Ich finde nicht, dass man das pauschalisieren kann. Sicherlich macht man es sich zu einfach, wenn man sagt "Das ist halt ein Sraßenhund, der wird nie zuverlässig abrufbar sein" - und das dann als Ausrede nimmt, den Rückruf gar nicht erst sauber aufzubauen. Aber auch wenn man sagt "Wer seinen Hund nicht in jeder Situation abrufen kann, hat versagt", macht man es sich meiner Meinung nach zu einfach.
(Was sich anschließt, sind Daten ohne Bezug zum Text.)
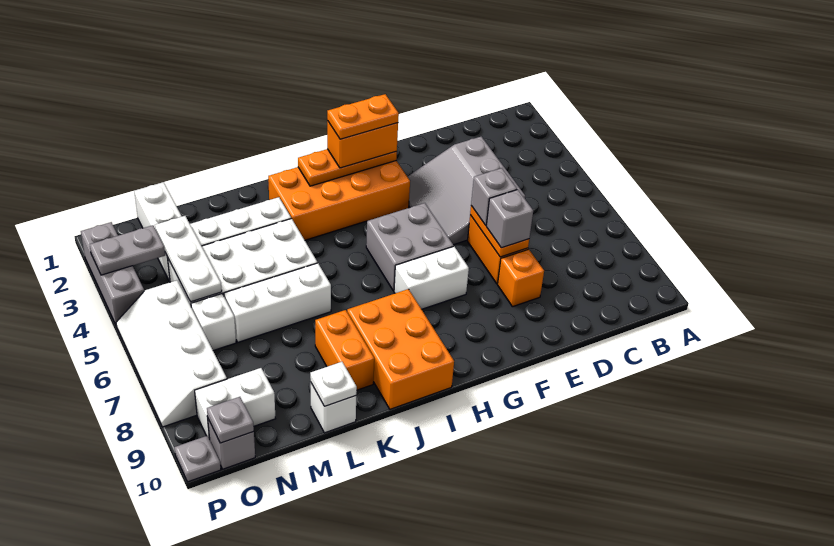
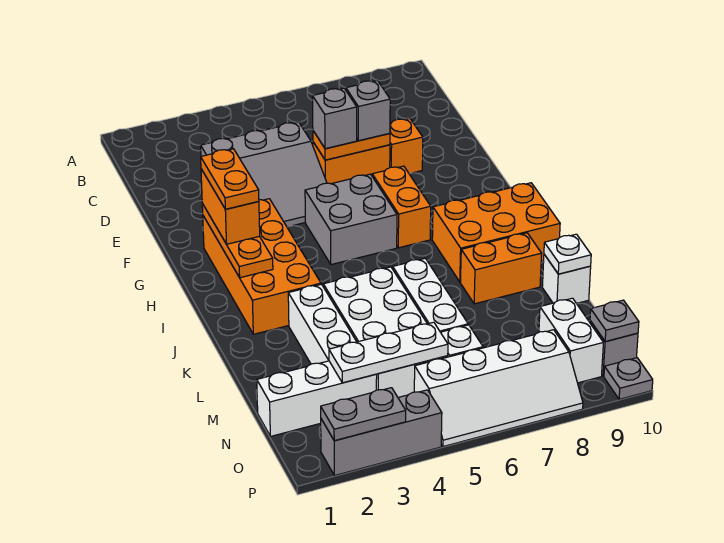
white 1x2 brick [394,246,469,309] -> orange 1x2 brick [372,166,431,248]
grey 1x2 plate [90,225,165,275] -> grey 1x2 plate turned to [321,388,406,441]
Zuerst mal: Wann muss denn eigentlich der Rückruf zu hundert Prozent sitzen? Sprich, wie alt muss der Hund mindestens sein, dass man das erwarten kann? Allein das hängt meines Erachtens schon stark vom Individuum ab. Große Hunde brauchen im Allgemeinen deutlich länger, bis sie geistig gänzlich erwachsen geworden sind.
Und dann sind Hunde auch von ihrer Persönlichkeit so wahnsinnig unterschiedlich. Hund A ist extrem menschenbezogen, interessiert sich für andere Hunde nicht so wahnsinnig und Jagdtrieb hat er auch keinen. Hund B hat extremen Jagdtrieb und ist vom Charakter her eher eigenständig. Ich finde, zwischen der Erziehung von Hund A und Hund B liegen Welten! Wenn Hund A, sagen wir mal, fünf Jahre alt ist und immer noch nur zu 60% abrufbar, dann kann man wahrscheinlich wohl sagen, dass der Besitzer in der Erziehung versagt hat. Wenn Hund B dagegen im Alter von zweieinhalb Jahren nur zu 60% abrufbar ist, sieht die Situation dagegen (meiner Meinung nach) ein bisschen anders aus.
Und schlussendlich sind Hunde keine Roboter, sondern Lebewesen mit ihrem eigenen Kopf. Ich finde nicht, dass man in der Erziehung versagt hat, nur weil der Hund in einer ganz bestimmten Situation, die ihn eben in eine extreme Erregung versetzt, nicht abrufbar ist. Vielleicht ist dann die Erziehung nicht ganz perfekt gelaufen. Aber "versagt" finde ich zu hart ausgedrückt.
Ich finde es am wichtigsten, dass man sich nicht zurücklehnt, sondern permanent an den "Baustellen" seines Hundes weiterarbeitet. Und dass man im Alltag realistisch einschätzt, wann man seinen Hund offline laufen lassen kann und wann nicht.